Samedi 17 avril
Je comptais faire un billet sur le mouvement dans Salambo de Flaubert, mais j’ai entendu la conférence passionnante de l’écrivain Arno Bertina sur « la cavalcade » de Stendhal, de celles qui donnent immédiatement cette envie d’aller relire les livres de celui dont on parle. Aujourd’hui ce sera donc Stendhal.
Bien évidemment je suis particulièrement sensible à la fougue stendhalienne. Et comme je crois le comprendre en le lisant, car moi non plus (en bonne héritière de la modernité. Mais quand on y songe elle commence à dater, la modernité… disons en disciple de Laurence Sterne et amie de Diderot), je n’aime pas les livres parfaits, ceux qui donnent le sentiment d’être trop bien menés de bout en bout. Ce n’est nullement une décison de ma part. Il me semble que ce genre de données s’imposent pour des raisons qui pour l’essentiel nous échappent, mais ceux qui avancent par à-coups me paraissent souvent dire davantage, laisser quelque chose d’ouvert, et enfin peut-être, sceller un pacte plus fort avec le lecteur. Et c’est alors dans les moments où (ré)apparaît la vitalité qui soutient ces textes que je trouve mon véritable bonheur de lectrice. Sarga !
Concernant les fins de romans, il me semble qu’il n’y a que deux possibilités réellement viables pour l’écrivain :
– ou bien l’auteur écrit son texte en ayant en tête sa fin – ou plus exactement : parce qu’il a en tête sa fin qu’il considère comme un point d’orgue, l’aboutissement du livre. C’est vers ce lieu du dénouement qu’est alors tendue l’énergie qu’il mettra à écrire ce qui précède.

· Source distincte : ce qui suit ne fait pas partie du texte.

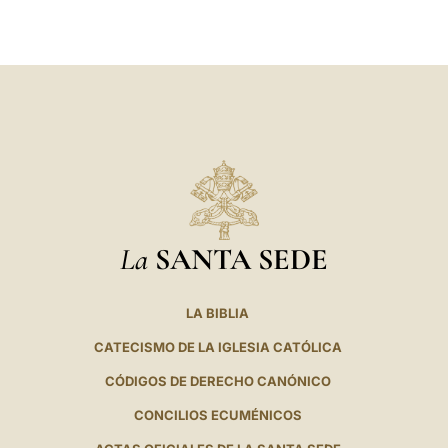
LATINE
La
SANTA SEDE
LA BIBLIA
CATECISMO DE LA IGLESIA CATÓLICA
CÓDIGOS DE DERECHO CANÓNICO
CONCILIOS ECUMÉNICOS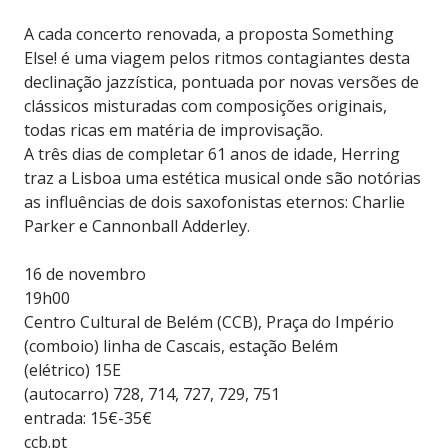
A cada concerto renovada, a proposta Something
Else! é uma viagem pelos ritmos contagiantes desta
declinação jazzística, pontuada por novas versões de
clássicos misturadas com composições originais,
todas ricas em matéria de improvisação.
A três dias de completar 61 anos de idade, Herring
traz a Lisboa uma estética musical onde são notórias
as influências de dois saxofonistas eternos: Charlie
Parker e Cannonball Adderley.
16 de novembro
19h00
Centro Cultural de Belém (CCB), Praça do Império
(comboio) linha de Cascais, estação Belém
(elétrico) 15E
(autocarro) 728, 714, 727, 729, 751
entrada: 15€-35€
ccb.pt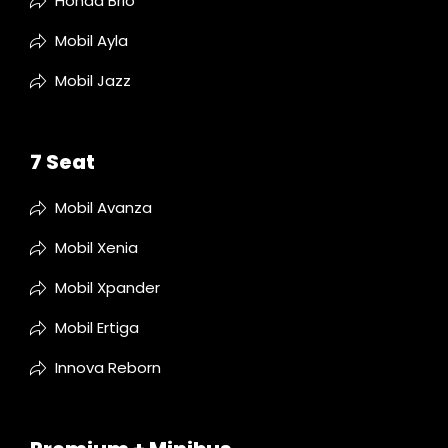
Honda Brio
Mobil Ayla
Mobil Jazz
7 Seat
Mobil Avanza
Mobil Xenia
Mobil Xpander
Mobil Ertiga
Innova Reborn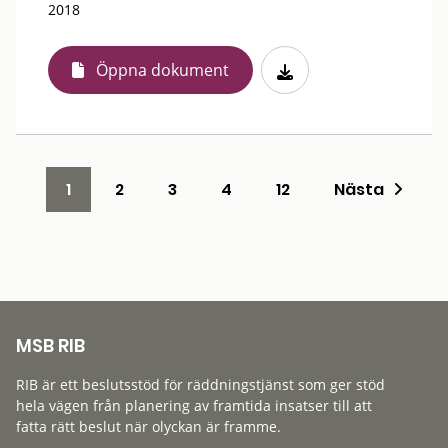
2018
Öppna dokument
1
2
3
4
12
Nästa
MSB RIB
RIB är ett beslutsstöd för räddningstjänst som ger stöd
hela vägen från planering av framtida insatser till att
fatta rätt beslut när olyckan är framme.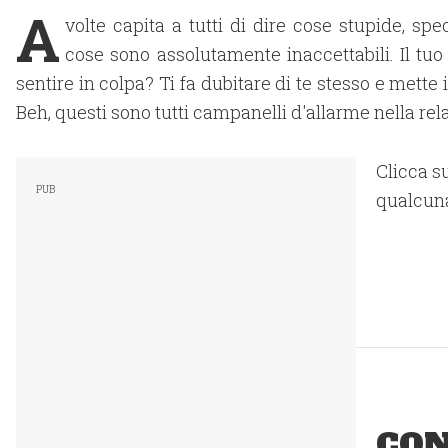
A
volte capita a tutti di dire cose stupide, s
cose sono assolutamente inaccettabili. Il tuo p
sentire in colpa? Ti fa dubitare di te stesso e mette
Beh, questi sono tutti campanelli d'allarme nella re
Clicca su
qualcuna
CON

– ou bien, comme Stendhal dans la Chartreuse de Parme, il considère que l’essentiel est dit bien avant, n’est pas dupe et ne veut surtout tromper personne, par conséquent ne prend pas la peine de se plier aux conventions les plus élémentaires d’écriture (et la conférence montre bien comme cette manière de faire permet aussi à Stendhal de réinventer la langue). Il trouvera alors une pirouette plus ou moins habile pour achever l’oeuvre. À moins qu’il ne meure avant de l’avoir trouvée.
Entre les deux, il y a bien sûr la fin sobre et correcte. La fin qui conclut honorablement. Mais pour ma part, je ne veux pas de fin sobre, correcte et concluante. Je préfère que l’auteur me dise d’aller la chercher ailleurs. En moi par exemple.

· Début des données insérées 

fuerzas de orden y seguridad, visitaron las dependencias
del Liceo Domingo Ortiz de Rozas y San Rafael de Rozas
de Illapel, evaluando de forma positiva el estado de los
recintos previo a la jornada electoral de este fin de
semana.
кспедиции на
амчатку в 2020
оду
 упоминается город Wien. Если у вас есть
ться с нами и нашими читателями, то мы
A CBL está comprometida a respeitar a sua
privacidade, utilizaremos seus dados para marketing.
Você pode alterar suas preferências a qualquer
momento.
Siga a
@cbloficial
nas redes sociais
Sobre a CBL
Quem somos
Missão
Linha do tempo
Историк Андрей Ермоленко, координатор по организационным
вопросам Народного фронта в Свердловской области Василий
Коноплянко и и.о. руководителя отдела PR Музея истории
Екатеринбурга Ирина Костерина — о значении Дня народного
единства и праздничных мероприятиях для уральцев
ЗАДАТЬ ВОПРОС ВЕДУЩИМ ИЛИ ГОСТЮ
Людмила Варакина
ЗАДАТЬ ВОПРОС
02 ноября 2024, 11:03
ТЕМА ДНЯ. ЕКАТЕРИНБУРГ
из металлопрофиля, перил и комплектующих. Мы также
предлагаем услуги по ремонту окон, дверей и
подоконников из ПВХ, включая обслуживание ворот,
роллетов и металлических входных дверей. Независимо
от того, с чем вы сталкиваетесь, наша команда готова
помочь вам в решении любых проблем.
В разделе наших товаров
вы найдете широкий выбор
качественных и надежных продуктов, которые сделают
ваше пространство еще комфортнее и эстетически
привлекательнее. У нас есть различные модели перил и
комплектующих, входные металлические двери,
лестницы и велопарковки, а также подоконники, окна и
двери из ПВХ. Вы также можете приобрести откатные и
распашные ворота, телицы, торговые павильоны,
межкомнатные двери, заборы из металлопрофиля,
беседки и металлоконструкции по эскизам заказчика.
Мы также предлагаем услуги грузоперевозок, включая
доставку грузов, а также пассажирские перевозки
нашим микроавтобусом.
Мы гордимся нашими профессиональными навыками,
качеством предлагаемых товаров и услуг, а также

Parfois lorsqu’on écrit, on peut aussi avoir de bonnes et précieuses surprises. Connaître quelques révélations à force de creuser le texte. À titre d’exemple, ce qui m’est arrivé récemment. Comme souvent, je me suis lancée dans l’écriture de mon dernier manuscrit sans avoir une idée très claire de la façon dont j’allais le terminer. Alors que j’approchais du terme et sentant une angoisse m’étreindre chaque jour un peu plus, j’ai fini par me poser pour de bon pour y réfléchir Pour choisir une fin. Au bout de deux heures, je commençais à désespérer sérieusement de trouver quelque chose de satisfaisant. Je commençais à somnoler d’ennui. Je m’apprêtais à m’assoupir pour de bon quand soudain, la dernière page s’est mise à se dérouler dans ma tête. À la phrase près. Je n’avais plus qu’à me mettre (immédiatement, avant de tout oublier !) devant mon ordinateur et retranscrire ce qui venait.
Ces moments sont rarissimes. D’ailleurs quand l’inspiration vient trop vite il vaut mieux s’en méfier : l’expérience m’a montré qu’elle est souvent emplie d’effets faciles. Mais là non, j’étais certaine de la justesse de ce qui arrivait. Après tous ces mois de travail, j’ai eu alors un drôle de sentiment. Celui que si j’avais écrit les 150 pages précédentes, c’était pour vivre ce moment. Pas pour la fin du texte, non, pas pour le texte ; mais pour ce moment de vie, l’expérience unique où l’on ne peut que regarder défiler des mots sans avoir rien à y redire. J’ignore si ce qu’ils disaient était bouleversant, juste ou même correct. Mais cette soudaine bouffée de puissance vécue dans un pli de conscience ne saurait être oubliée.